I laughed. Two-hundred and fifty thousand maybe. Books have been written on the subject.
But I like a challenge. So I here I go:
They were the first Stanley Cup champion to miss the playoffs the following year in the expansion era. And they did it the first year of the expansion era.
Harold Ballard. That’s two decades of wreckage. Dave Keon, Paul Henderson in the WHA. Bernie Parent traded.
Pyramid Power vs. the Broad St. Bullies.
Roger Neilson fired, then rehired the next day.
Punch Imlach. Darryl Sittler rips the “C” from his jersey. Lanny McDonald traded. Sittler traded.
The (Chuck) Norris Division.
Mike Nykoluk, Dan Maloney, John Brophy. Russ Courtnall for John Kordic. A first-round pick (Scott Niedermayer) for Tom Kurvers.
The Carlton Street Cashbox. The Honest Grocer. The Evil Empire. The teachers’ pension. Kerry Fraser didn’t see a high stick. Wayne Gretzky’s Greatest Game.
Larry Murphy. Draft schmaft.
Pat Quinn’s heart. The Carolina Hurricanes?
Jeremy Roenick.
I cannot confirm or deny. Tuukka Rask for Andrew Raycroft. Justin Pogge.

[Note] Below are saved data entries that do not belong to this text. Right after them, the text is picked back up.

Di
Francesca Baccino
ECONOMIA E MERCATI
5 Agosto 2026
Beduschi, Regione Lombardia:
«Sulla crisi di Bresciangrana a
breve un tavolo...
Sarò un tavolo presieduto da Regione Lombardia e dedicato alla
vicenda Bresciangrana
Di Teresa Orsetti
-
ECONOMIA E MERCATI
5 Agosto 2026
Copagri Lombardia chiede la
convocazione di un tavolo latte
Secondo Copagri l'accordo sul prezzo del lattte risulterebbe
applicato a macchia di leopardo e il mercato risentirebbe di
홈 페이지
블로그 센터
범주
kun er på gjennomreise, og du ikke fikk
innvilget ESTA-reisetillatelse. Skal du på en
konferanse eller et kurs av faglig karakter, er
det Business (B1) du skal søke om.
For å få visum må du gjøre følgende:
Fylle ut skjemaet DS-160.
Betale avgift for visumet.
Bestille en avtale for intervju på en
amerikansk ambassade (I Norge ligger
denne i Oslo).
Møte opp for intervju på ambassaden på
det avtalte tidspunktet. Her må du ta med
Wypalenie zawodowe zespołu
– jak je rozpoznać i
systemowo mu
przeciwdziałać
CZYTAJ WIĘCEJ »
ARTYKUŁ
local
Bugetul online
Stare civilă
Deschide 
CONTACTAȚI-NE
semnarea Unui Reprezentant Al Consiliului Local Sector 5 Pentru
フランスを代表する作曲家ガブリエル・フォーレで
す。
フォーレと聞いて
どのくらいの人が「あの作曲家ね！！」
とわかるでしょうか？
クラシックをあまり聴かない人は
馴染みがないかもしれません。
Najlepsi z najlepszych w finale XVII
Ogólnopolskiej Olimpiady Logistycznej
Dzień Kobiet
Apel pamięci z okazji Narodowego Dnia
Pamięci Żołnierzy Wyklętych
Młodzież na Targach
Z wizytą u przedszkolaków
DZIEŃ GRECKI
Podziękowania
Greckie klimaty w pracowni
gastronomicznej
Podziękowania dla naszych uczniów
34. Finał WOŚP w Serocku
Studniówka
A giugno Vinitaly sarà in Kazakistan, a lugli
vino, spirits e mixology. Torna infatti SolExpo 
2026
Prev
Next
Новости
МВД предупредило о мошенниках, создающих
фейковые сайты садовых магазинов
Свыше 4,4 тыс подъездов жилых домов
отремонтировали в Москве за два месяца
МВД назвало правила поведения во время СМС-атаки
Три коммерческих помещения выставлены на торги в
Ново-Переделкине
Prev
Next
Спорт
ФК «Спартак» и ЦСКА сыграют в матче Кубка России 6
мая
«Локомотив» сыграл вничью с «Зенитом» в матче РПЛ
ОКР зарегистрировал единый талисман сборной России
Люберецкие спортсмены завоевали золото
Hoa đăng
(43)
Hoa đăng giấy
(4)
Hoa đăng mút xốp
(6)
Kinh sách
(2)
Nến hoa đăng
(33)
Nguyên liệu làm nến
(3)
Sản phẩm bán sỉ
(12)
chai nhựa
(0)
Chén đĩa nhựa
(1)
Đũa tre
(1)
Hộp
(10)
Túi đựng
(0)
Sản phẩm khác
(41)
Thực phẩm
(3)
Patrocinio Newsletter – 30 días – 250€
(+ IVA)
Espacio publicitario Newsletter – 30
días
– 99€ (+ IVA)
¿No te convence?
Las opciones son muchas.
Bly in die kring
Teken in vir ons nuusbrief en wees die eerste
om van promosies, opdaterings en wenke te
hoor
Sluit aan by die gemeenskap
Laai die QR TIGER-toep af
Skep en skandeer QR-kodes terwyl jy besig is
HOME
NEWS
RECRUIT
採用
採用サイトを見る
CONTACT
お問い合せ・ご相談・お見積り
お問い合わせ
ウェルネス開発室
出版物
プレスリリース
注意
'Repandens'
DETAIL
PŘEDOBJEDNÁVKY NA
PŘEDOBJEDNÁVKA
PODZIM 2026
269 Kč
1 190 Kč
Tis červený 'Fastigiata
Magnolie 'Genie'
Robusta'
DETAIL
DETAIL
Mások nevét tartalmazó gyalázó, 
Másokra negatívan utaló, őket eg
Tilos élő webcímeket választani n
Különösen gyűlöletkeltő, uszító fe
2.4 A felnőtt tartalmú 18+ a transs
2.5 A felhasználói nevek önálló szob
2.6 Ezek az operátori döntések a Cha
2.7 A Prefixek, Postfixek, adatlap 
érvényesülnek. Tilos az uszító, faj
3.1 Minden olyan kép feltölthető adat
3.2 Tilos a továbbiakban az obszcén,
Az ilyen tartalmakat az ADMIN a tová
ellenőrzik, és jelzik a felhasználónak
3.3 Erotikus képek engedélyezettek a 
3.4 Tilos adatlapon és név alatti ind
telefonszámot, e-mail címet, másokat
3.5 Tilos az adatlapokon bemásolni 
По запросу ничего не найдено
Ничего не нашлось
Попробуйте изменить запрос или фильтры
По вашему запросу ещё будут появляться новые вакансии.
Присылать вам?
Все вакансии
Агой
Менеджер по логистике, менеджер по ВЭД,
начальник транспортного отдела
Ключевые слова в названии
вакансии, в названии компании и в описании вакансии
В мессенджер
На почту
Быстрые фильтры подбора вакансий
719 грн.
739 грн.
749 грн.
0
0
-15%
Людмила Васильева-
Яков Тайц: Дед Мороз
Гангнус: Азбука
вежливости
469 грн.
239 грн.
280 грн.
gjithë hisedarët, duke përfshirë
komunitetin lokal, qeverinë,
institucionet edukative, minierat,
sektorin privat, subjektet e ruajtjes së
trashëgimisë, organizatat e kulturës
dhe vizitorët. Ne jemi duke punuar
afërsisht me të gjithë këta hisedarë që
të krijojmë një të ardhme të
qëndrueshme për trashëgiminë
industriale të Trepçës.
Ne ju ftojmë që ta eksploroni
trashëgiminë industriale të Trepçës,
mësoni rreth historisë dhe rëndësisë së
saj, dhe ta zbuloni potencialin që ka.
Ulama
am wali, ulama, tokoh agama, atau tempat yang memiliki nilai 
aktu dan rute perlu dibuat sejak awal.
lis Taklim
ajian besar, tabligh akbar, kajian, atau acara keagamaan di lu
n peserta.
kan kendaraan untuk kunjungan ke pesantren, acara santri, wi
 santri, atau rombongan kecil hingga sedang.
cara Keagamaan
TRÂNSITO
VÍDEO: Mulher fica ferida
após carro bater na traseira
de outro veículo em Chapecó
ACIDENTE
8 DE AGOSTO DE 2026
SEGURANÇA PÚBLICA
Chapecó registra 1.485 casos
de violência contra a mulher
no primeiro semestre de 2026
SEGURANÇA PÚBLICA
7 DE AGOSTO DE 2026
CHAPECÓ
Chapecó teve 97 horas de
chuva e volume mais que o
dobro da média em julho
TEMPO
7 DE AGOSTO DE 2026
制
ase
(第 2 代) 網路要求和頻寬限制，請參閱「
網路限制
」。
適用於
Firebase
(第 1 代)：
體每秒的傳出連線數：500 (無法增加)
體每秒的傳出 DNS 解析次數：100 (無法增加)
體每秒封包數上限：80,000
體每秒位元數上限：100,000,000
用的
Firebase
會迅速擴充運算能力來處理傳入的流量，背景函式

The Muskoka Five. No-trade clauses.
The salary cap.
Jeff Finger four years, $14 million.
Carlo Colaiacovo and Alex Steen for Lee Stempniak.
Pugnacity, testosterone, truculence and belligerence. Phil Kessel. Dion Phaneuf. Ron Wilson. Randy Carlyle. An 18-wheeler goes off a cliff. Hot dogs.
It was 4-1 late in the third.
David Clarkson, seven years, $36.75 million.
They went 2-12 down the stretch.
He was “Ok, Just okay.”
Bloody Sunday.
Peter Horacek’s “Give-A-S—t” meter.
Robidas Island.
Patrice Bergeron, David Pastrnak and Brad Marchand’s tongue.
Nazem Kadri got suspended. Again.
Jake Gardiner was minus-5.
Who is Elvis Merzlikins?
Mike Babcock.
The Leafs had a 3-1 lead in the best-of-seven series.